▶ [What to do]
Copy each line of the data below with the word "Unicef".

▶ [The data]

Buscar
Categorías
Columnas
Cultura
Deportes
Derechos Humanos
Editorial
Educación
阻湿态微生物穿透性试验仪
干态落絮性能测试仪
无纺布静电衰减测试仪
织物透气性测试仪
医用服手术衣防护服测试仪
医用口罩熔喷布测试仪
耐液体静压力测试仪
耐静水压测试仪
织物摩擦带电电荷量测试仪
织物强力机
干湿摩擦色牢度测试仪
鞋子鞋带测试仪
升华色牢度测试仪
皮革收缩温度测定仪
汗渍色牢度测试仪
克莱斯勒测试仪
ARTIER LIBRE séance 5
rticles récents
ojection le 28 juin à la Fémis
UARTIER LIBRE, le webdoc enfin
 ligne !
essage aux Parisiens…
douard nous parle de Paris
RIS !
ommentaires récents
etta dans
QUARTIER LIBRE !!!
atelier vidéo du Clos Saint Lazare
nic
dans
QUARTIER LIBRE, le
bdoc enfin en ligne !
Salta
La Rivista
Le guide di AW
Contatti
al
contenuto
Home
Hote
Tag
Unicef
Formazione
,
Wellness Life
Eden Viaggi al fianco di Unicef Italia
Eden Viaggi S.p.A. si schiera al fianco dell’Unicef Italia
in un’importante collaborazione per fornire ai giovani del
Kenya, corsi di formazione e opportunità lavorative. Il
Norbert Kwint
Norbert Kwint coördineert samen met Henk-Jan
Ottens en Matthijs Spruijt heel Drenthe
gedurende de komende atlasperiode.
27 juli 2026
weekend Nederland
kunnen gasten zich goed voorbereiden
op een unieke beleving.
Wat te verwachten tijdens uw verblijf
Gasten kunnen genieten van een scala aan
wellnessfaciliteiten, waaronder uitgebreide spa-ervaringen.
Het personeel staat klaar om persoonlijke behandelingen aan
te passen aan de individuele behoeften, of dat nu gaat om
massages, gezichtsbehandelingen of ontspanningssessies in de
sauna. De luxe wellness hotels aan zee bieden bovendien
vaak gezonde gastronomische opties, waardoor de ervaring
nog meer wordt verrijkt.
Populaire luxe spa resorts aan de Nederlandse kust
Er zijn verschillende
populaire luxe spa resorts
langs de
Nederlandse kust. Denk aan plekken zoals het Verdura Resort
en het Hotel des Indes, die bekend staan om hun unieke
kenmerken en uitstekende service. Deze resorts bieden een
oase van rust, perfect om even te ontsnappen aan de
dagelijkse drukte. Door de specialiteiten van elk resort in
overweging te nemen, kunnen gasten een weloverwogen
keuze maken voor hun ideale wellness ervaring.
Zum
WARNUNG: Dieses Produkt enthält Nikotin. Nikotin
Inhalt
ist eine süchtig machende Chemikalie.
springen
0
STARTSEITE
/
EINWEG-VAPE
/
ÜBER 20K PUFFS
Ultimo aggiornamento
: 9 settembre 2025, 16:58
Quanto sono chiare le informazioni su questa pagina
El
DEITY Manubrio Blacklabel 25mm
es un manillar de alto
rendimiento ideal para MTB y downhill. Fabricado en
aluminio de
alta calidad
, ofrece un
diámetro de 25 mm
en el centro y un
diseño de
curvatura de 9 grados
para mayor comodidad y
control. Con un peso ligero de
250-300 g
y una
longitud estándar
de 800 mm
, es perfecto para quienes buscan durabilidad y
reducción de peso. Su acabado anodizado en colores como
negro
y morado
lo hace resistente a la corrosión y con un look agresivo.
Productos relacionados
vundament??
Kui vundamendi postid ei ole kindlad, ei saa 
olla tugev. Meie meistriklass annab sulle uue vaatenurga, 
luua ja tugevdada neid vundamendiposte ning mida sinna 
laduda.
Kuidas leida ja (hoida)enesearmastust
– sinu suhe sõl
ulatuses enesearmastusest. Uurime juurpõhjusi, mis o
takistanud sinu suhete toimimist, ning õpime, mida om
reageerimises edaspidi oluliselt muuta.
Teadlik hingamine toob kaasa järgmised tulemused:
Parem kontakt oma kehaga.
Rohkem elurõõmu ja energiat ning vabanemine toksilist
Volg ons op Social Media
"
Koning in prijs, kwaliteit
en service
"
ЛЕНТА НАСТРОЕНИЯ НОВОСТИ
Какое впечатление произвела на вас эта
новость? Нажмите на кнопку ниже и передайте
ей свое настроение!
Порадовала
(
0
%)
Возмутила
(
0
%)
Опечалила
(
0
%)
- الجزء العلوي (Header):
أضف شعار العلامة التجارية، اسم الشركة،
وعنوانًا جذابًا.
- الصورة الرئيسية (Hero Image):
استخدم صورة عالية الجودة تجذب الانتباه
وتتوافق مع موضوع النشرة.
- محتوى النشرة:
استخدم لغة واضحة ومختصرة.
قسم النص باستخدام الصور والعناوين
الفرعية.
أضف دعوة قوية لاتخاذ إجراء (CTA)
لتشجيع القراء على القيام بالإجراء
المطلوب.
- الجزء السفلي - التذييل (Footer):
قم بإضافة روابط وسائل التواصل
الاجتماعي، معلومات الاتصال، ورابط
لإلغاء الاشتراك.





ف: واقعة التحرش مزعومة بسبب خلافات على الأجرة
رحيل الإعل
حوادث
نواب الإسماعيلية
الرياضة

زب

▶ [Answer to the problem]
Unicef
Eden Viaggi al fianco di Unicef Italia
Eden Viaggi S.p.A. si schiera al fianco dell’Unicef Italia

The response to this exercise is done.